WHAT THE TASK ASKS - Lift out all lines below that contain "시스템을".

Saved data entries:
◆ ◆ ◆ ◆ ◆

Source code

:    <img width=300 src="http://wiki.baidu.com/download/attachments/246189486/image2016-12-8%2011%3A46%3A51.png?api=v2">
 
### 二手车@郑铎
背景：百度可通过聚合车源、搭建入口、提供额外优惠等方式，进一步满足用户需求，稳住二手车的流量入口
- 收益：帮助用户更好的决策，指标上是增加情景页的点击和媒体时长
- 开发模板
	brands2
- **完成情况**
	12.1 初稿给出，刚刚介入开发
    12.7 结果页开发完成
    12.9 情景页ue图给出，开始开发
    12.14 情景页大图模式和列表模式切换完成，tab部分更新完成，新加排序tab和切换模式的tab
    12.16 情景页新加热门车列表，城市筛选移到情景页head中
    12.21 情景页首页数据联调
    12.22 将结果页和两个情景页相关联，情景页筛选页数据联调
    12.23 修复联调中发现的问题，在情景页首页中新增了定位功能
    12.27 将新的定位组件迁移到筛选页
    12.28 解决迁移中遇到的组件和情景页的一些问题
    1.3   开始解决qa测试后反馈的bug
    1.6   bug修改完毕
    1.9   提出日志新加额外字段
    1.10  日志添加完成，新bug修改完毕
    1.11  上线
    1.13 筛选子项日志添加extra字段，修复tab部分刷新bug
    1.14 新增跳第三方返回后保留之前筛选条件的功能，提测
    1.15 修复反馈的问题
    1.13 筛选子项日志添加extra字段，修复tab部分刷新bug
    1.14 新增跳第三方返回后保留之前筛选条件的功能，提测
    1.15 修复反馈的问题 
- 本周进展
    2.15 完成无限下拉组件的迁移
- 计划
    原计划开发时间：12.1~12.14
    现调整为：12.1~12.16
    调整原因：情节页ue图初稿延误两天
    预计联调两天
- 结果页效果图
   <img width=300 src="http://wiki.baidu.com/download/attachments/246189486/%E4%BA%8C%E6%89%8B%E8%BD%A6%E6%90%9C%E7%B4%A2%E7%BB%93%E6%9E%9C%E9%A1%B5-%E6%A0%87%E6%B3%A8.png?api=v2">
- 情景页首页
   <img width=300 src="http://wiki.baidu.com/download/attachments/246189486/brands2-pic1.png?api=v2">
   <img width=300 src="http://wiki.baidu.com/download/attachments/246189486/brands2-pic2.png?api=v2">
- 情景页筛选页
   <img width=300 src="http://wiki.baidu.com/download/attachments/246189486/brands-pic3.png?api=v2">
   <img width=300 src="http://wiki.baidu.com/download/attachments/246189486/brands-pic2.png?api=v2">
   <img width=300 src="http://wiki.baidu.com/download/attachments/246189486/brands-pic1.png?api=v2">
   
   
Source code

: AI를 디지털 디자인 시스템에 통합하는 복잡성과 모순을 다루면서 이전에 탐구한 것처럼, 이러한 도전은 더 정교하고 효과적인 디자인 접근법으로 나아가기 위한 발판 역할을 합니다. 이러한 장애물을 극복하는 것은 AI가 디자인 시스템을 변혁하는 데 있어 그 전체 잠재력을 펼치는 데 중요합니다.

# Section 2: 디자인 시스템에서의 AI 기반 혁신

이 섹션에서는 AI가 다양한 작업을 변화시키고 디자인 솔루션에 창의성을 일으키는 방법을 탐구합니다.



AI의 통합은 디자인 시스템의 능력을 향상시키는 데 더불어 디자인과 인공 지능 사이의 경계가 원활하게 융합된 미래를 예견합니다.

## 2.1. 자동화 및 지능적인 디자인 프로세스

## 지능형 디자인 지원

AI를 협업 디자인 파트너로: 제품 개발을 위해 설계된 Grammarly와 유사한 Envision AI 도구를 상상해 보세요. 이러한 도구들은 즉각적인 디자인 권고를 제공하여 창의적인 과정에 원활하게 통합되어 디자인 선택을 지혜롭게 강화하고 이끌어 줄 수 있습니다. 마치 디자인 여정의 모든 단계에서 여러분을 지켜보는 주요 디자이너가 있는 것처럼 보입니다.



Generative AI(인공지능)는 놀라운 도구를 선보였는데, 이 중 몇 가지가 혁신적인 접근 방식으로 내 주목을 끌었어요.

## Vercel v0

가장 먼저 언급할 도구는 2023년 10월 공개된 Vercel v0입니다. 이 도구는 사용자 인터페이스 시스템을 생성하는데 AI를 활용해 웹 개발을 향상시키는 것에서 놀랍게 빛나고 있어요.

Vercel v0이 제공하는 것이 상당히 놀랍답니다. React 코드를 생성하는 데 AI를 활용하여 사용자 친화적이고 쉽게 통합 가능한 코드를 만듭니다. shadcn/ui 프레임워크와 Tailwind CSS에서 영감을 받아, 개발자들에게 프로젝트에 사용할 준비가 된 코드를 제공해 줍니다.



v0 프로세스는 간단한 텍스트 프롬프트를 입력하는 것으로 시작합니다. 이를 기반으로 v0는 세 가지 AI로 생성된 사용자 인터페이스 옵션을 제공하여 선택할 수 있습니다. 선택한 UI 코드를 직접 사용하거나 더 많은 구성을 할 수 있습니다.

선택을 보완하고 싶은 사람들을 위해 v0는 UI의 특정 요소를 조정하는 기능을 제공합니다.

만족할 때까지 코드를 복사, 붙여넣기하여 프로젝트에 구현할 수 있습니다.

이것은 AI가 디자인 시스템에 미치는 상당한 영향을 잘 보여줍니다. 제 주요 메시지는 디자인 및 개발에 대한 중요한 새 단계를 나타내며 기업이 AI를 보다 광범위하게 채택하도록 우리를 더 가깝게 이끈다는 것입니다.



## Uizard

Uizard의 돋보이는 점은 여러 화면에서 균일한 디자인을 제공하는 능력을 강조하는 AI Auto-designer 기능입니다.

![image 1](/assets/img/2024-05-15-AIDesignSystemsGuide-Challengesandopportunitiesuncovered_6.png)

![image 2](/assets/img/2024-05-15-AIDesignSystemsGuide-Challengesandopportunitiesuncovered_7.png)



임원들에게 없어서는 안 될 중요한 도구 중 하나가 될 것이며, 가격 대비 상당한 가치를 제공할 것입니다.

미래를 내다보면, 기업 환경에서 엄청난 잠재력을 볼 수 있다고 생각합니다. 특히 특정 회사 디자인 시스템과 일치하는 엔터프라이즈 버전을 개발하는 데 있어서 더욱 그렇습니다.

◆ ◆ ◆ ◆ ◆

SOLUTION TO THIS TASK -
: AI를 디지털 디자인 시스템에 통합하는 복잡성과 모순을 다루면서 이전에 탐구한 것처럼, 이러한 도전은 더 정교하고 효과적인 디자인 접근법으로 나아가기 위한 발판 역할을 합니다. 이러한 장애물을 극복하는 것은 AI가 디자인 시스템을 변혁하는 데 있어 그 전체 잠재력을 펼치는 데 중요합니다.
가장 먼저 언급할 도구는 2023년 10월 공개된 Vercel v0입니다. 이 도구는 사용자 인터페이스 시스템을 생성하는데 AI를 활용해 웹 개발을 향상시키는 것에서 놀랍게 빛나고 있어요.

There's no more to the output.